Polecenie 1
W jakim kraju mieszka osoba pisząca, według tekstu o staraniach o dziecko?
Polecenie 2
Proszę kontynuować tekst o staraniach o dziecko, zaczynając od miejsca, w którym się urywa.

Tekst źródłowy
☆ ☆ ☆ ☆

Starania o maluszka, porady, - dla tych co dołączyli dopiero i jeszcze się nie znają
-
WIADOMOŚĆ
-
właśnie ja nie wiem co mi się dzieje mieszkam w angli tu na wszystko trzeba czekać.. miałam miesiaczke prawie miesiąc skończyła się tydzień temu i teraz te plamienia ja już sama nie wiem o co chodzi.. test robiłam wyszedł mi negatywny 2 dni temu nie wiem o co chodzi od kad pamiętam mam nie regularny ..

-
kolorek wrote:właśnie ja nie wiem co mi się dzieje mieszkam w angli tu na wszystko trzeba czekać.. miałam miesiaczke prawie miesiąc skończyła się tydzień temu i teraz te plamienia ja już sama nie wiem o co chodzi.. test robiłam wyszedł mi negatywny 2 dni temu nie wiem o co chodzi od kad pamiętam mam nie regularny ..

☆ ☆ ☆ ☆

Dane wejściowe
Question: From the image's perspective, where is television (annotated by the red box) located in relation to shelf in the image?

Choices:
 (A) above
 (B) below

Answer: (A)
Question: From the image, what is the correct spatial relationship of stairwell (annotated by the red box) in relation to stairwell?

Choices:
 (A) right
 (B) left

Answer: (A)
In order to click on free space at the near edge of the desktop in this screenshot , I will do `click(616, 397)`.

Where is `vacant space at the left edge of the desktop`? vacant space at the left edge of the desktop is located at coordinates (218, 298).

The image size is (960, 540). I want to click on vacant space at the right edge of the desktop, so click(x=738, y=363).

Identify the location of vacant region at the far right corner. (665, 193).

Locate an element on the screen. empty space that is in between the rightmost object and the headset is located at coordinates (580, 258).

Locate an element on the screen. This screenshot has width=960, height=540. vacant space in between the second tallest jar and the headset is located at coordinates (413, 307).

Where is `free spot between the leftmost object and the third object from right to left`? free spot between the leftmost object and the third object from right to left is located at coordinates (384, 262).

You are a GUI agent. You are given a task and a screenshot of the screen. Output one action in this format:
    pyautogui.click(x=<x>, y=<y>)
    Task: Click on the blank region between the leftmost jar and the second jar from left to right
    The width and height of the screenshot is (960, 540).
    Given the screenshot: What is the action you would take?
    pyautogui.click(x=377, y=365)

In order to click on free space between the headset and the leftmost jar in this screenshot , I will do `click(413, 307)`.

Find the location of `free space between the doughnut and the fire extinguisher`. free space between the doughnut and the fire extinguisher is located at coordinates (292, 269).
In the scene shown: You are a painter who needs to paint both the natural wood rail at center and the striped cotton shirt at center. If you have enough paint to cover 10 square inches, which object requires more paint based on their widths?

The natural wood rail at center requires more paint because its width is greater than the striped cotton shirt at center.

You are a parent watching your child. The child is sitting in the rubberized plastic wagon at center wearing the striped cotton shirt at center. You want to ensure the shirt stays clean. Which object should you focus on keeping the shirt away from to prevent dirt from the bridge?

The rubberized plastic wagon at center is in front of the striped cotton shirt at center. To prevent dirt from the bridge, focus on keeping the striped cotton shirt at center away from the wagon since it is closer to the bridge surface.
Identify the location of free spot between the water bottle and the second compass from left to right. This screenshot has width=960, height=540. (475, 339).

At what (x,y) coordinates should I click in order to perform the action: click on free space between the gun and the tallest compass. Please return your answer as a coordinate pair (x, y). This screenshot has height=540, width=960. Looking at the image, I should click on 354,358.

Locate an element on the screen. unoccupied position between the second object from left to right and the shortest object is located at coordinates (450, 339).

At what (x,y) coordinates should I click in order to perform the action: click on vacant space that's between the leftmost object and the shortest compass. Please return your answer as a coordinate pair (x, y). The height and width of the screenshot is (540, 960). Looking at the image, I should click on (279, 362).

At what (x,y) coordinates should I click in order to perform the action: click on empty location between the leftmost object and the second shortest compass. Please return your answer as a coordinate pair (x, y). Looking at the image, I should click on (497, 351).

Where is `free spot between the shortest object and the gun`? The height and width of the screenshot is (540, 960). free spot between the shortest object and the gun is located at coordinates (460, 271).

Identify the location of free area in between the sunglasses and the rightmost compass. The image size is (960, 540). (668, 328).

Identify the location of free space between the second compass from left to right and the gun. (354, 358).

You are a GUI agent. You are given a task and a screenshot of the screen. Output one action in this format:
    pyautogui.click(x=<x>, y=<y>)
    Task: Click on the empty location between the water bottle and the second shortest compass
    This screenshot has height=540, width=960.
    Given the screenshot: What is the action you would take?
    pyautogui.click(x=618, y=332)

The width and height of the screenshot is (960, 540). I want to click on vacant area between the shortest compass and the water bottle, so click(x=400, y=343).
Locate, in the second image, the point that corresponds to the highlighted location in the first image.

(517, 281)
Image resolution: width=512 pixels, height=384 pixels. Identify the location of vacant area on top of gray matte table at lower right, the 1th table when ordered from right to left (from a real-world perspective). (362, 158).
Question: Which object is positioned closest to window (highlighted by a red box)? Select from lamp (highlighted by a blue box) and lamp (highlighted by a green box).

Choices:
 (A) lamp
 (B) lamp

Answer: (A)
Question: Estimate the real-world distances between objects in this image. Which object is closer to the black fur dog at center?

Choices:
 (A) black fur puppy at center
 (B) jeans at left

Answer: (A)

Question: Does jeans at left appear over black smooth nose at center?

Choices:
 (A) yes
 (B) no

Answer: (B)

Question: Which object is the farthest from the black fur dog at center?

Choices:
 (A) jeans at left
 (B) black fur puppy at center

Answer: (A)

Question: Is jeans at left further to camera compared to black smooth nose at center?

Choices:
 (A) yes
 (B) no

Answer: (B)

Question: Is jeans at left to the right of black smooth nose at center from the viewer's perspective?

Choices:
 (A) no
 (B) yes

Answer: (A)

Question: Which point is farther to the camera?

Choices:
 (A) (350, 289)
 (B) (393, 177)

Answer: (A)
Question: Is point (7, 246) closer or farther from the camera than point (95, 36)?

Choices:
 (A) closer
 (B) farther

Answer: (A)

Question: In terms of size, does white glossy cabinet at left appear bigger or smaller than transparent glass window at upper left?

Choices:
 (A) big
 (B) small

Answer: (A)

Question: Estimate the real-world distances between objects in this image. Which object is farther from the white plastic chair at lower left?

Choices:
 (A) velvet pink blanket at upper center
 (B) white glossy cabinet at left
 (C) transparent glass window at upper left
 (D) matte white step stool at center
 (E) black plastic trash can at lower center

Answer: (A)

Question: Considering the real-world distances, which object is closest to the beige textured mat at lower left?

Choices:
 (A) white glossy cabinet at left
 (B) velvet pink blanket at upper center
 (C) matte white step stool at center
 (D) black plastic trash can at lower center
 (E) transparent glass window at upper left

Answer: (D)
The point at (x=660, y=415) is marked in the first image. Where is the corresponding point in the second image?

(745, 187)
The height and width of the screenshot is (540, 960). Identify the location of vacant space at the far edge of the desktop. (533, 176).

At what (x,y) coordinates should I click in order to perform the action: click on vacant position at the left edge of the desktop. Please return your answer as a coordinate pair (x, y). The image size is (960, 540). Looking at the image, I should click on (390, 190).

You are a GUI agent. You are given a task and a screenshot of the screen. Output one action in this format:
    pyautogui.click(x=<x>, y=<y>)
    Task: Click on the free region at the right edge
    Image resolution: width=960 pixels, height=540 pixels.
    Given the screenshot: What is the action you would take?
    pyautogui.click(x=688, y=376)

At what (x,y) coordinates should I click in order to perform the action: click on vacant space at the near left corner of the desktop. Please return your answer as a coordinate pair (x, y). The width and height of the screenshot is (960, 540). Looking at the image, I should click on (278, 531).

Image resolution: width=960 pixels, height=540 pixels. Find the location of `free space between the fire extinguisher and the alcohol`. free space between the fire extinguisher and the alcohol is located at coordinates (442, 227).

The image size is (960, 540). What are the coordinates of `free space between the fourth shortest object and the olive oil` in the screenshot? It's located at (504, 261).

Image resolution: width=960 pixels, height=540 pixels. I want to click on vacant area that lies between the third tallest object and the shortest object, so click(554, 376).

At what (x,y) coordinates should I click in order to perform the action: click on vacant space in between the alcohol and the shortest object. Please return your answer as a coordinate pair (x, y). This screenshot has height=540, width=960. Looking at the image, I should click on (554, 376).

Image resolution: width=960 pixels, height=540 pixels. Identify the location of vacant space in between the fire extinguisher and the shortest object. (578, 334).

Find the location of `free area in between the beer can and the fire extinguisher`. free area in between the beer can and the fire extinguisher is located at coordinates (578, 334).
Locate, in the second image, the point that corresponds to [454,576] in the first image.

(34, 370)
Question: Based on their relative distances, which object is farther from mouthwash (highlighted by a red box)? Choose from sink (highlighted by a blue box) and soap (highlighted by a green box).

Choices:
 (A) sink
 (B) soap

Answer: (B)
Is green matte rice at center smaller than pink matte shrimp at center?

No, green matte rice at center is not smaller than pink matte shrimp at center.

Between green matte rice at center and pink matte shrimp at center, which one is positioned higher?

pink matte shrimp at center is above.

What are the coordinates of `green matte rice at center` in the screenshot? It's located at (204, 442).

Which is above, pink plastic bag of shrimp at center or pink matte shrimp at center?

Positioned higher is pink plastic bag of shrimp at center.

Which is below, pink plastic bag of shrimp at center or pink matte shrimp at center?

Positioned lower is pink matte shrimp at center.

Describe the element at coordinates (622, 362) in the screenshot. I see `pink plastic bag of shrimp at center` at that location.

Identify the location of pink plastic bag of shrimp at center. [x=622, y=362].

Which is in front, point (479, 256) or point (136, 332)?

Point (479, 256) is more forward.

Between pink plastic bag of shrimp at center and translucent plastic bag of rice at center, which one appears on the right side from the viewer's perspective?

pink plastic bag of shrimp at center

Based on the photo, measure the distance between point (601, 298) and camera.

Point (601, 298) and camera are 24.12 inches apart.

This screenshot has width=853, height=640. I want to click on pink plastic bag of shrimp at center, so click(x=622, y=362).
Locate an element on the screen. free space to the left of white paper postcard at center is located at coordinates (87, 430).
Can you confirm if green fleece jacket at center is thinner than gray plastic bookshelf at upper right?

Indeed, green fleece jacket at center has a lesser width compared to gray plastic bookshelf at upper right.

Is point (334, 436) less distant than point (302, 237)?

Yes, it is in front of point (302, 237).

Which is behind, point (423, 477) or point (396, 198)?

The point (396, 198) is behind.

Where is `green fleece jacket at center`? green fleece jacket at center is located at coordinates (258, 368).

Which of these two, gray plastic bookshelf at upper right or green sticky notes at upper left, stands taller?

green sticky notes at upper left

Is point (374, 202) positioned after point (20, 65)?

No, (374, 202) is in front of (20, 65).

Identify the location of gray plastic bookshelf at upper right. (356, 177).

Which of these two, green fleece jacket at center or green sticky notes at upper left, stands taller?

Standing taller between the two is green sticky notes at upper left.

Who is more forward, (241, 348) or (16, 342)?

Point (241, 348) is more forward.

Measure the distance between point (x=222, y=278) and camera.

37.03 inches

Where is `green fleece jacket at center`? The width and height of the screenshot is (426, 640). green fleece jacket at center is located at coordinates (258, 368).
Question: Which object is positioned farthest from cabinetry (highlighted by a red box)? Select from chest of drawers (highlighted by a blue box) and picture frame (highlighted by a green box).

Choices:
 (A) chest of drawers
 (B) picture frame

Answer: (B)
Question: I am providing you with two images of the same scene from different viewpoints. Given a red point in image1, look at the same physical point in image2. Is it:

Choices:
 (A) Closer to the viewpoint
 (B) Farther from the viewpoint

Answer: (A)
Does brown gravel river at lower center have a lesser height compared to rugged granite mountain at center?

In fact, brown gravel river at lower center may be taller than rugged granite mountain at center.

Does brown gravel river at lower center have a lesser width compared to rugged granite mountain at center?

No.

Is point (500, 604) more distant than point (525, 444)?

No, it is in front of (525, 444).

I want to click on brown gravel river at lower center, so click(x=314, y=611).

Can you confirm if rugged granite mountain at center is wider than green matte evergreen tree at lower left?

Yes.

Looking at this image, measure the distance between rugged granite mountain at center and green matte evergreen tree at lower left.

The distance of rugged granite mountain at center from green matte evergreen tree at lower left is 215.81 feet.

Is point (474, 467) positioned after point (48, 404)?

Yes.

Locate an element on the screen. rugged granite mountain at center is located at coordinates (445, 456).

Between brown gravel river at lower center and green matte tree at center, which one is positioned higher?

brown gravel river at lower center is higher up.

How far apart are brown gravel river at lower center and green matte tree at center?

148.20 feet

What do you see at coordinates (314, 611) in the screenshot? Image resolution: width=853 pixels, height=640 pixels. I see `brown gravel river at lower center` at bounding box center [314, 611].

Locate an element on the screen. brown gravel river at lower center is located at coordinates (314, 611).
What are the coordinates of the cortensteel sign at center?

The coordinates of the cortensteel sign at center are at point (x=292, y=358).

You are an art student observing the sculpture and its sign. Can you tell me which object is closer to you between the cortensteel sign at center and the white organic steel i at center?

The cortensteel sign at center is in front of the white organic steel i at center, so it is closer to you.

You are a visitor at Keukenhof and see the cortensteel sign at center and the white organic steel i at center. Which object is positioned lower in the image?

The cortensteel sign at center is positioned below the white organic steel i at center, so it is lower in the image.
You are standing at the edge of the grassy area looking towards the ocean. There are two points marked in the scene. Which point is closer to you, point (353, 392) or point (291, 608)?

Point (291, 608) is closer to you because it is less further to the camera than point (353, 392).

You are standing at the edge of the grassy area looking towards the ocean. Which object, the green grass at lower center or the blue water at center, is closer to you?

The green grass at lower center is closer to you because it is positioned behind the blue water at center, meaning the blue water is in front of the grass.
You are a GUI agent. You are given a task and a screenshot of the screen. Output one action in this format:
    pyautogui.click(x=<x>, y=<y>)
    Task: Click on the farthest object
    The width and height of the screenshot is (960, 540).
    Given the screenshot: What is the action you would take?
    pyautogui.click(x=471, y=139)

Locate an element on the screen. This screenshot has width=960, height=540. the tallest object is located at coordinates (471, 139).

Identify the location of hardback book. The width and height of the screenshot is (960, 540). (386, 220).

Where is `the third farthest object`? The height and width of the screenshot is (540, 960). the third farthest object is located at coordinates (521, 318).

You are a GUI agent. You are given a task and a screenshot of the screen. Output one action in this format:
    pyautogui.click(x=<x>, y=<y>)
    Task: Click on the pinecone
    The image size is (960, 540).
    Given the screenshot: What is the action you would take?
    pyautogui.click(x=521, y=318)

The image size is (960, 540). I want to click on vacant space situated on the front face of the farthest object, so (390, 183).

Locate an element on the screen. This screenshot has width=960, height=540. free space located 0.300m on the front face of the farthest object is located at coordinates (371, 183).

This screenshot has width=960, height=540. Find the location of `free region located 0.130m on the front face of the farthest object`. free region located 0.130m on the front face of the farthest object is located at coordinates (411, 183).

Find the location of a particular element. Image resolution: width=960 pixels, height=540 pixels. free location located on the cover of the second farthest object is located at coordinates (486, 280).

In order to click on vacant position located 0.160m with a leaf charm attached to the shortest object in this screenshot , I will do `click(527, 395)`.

☆ ☆ ☆ ☆

Oczekiwana odpowiedź 1
W Anglii.

Oczekiwana odpowiedź 2
może zbliża się termin owulacji? niektórym dziewczynom kilka dni przed owu pojawiają się delikatne plamienia -
Parsleyek wrote:Właśnie widziałam że jest z aplikatorami i w normalnej tubce.. kupowałaś na allegro czy w aptece?
Kupiłam w aptece gemini. Mają najkorzystniejsze ceny a online to już w ogóle nawet z płatną przesyłką jest się do przodu
Lilith myślisz, że i ja powinnam wspomóc wątrobę?
Łykam oeparol 2x2, ovarin 2szt, anemiolady 1x i trivagin 1 tabletka na dwa dni (bo lubią mnie infekcje wolę zapobiegać).
Z oeparolem to dopiero pierwszy cykl a już zauważyłam większą ilość śluzu
. Po owulacji lepiej pić olej lniany czy zalewać ziarna i pić taki "płyn"?
Wiadomość wyedytowana przez autora: 8 sierpnia 2016, 20:26

-
wvmvw wrote:Kupiłam w aptece gemini. Mają najkorzystniejsze ceny a online to już w ogóle nawet z płatną przesyłką jest się do przodu

Lilith myślisz, że i ja powinnam wspomóc wątrobę?
Łykam oeparol 2x2, ovarin 2szt, anemiolady 1x i trivagin 1 tabletka na dwa dni (bo lubią mnie infekcje wolę zapobiegać).
Z oeparolem to dopiero pierwszy cykl a już zauważyłam większą ilość śluzu
. Po owulacji lepiej pić olej lniany czy zalewać ziarna i pić taki "płyn"?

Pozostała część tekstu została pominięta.